RECORDS FOR PROCESSING START

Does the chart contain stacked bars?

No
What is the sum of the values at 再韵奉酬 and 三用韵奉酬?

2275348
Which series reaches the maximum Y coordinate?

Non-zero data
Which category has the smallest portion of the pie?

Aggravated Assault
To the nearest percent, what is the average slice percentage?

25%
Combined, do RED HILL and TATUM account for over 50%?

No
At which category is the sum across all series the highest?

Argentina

RECORDS FOR PROCESSING END
RECORDS FOR PROCESSING START

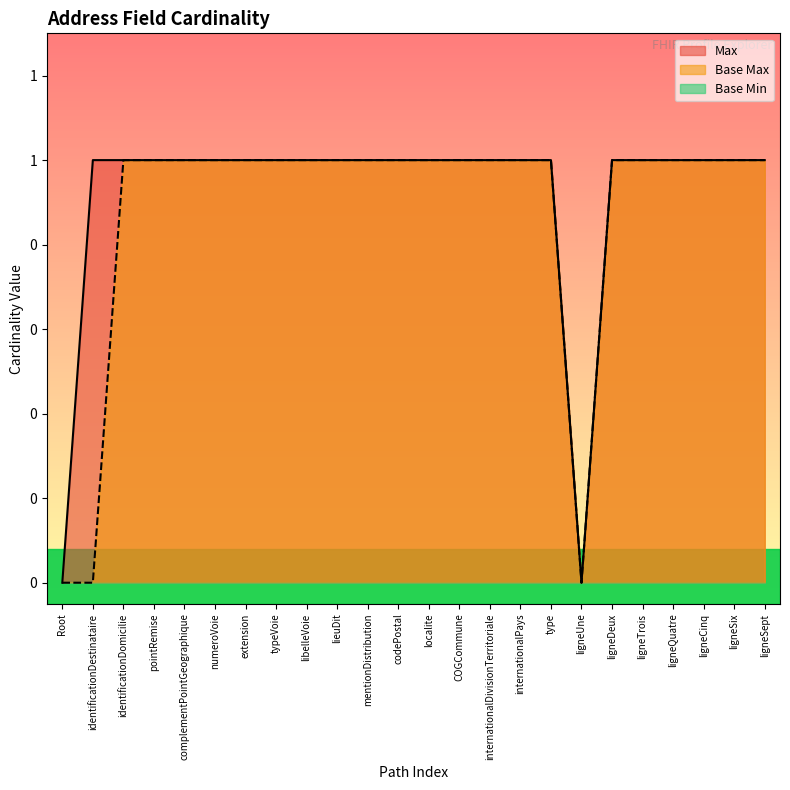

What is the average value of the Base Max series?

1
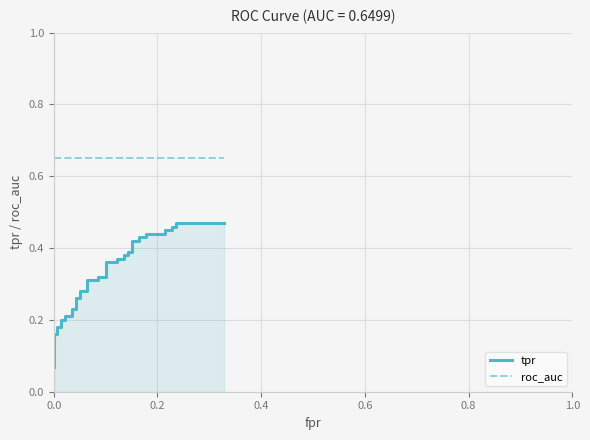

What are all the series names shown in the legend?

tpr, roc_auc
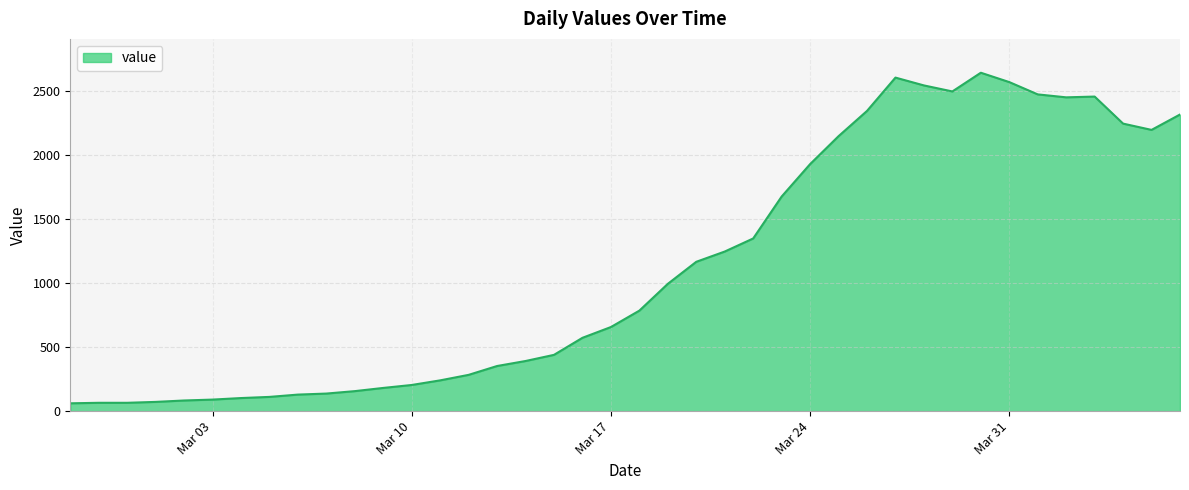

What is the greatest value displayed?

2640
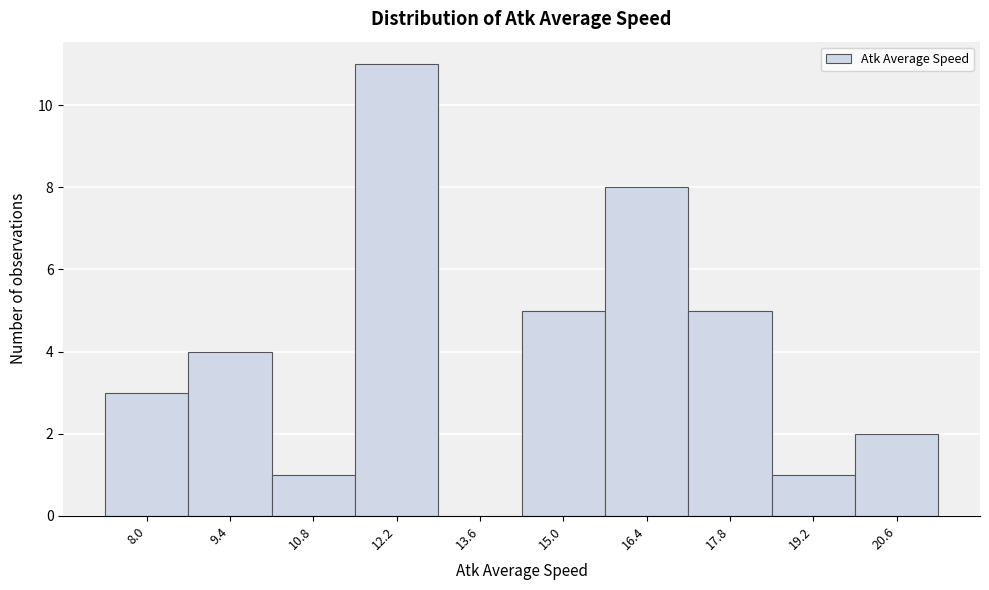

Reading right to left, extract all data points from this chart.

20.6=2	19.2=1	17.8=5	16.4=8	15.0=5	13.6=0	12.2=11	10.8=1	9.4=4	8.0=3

RECORDS FOR PROCESSING END

Pull out every line of the listing above that contains the word "category", copying each one in full.

Which category has the smallest portion of the pie?
At which category is the sum across all series the highest?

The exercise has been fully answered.